── ARTICLE ──

BIG BROTHER WATCH AND OTHERS v. THE UNITED KINGDOM JUDGMENT
250. The Constitutional Court held that the regime in question was not
compliant with the Basic Law. While it acknowledged the overriding public
interest in effective foreign intelligence gathering, it nevertheless
considered, inter alia, that the regime was not restricted to sufficiently
specific purposes; it was not structured in a way that allowed for adequate
oversight and control; and various safeguards were lacking, particularly
with respect to the protection of journalists, lawyers and other persons
whose communications required special confidentiality protection.
251. Regarding the sharing of intelligence obtained through foreign
surveillance, the court again found the safeguards to be lacking. In
particular, it was not specified with sufficient clarity when weighty interests
might justify data transfers. In addition, while the court did not consider it
necessary for a recipient State to have comparable rules on the processing of
personal data, it nevertheless considered that data could only be transferred
abroad if there was an adequate level of data protection and there was no
reason to fear that the information would be used to violate fundamental
principles of the rule of law. More generally, in the context of intelligence
sharing, the court considered that cooperation with foreign States should not
be used to undermine domestic safeguards and if the Federal Intelligence
Service wished to use search terms provided to it by a foreign intelligence
service it should first confirm the existence of the necessary link between
the search terms and the purpose of the data request and that the resulting
data did not disclose a particular need for confidentiality (for example,
because they concerned whistle-blowers or dissidents). Although the court
did not exclude the possibility of the bulk transfer of data to foreign
intelligence services, it found that this could not be a continuous process
based on a single purpose.

───
── RECORDED DATA ──

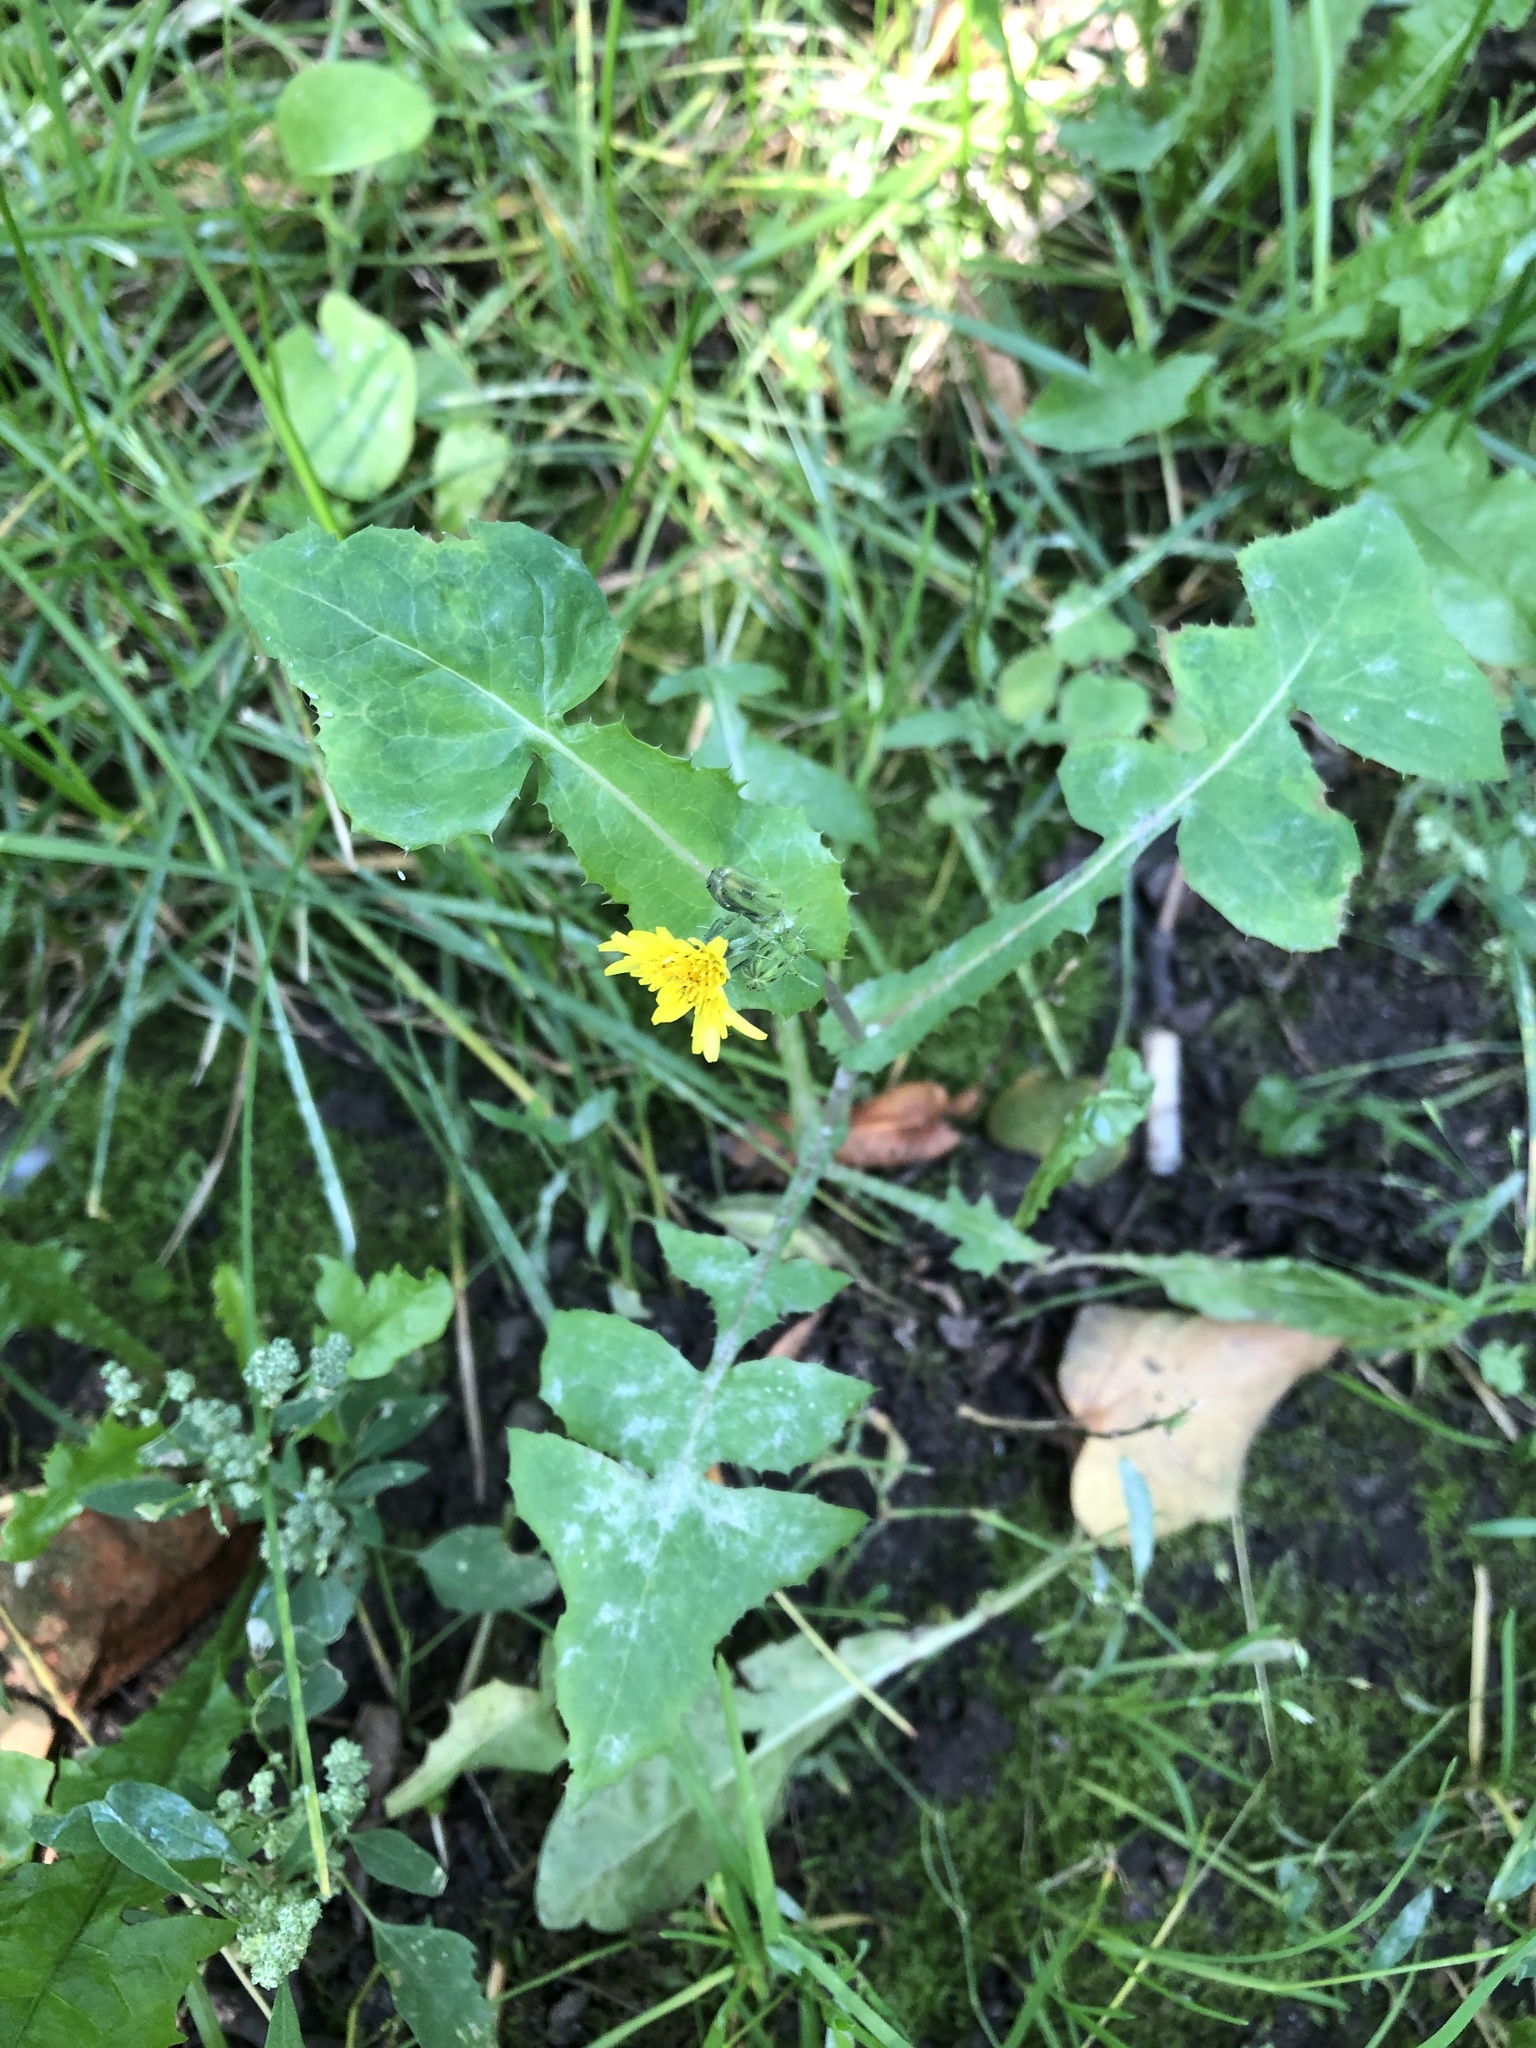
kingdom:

───

* **WHAT NEEDS TO BE DONE**
Repeat the judgment word for word, from "BIG BROTHER WATCH" to "special confidentiality protection.".

* **FINAL RESULT**
BIG BROTHER WATCH AND OTHERS v. THE UNITED KINGDOM JUDGMENT
250. The Constitutional Court held that the regime in question was not
compliant with the Basic Law. While it acknowledged the overriding public
interest in effective foreign intelligence gathering, it nevertheless
considered, inter alia, that the regime was not restricted to sufficiently
specific purposes; it was not structured in a way that allowed for adequate
oversight and control; and various safeguards were lacking, particularly
with respect to the protection of journalists, lawyers and other persons
whose communications required special confidentiality protection.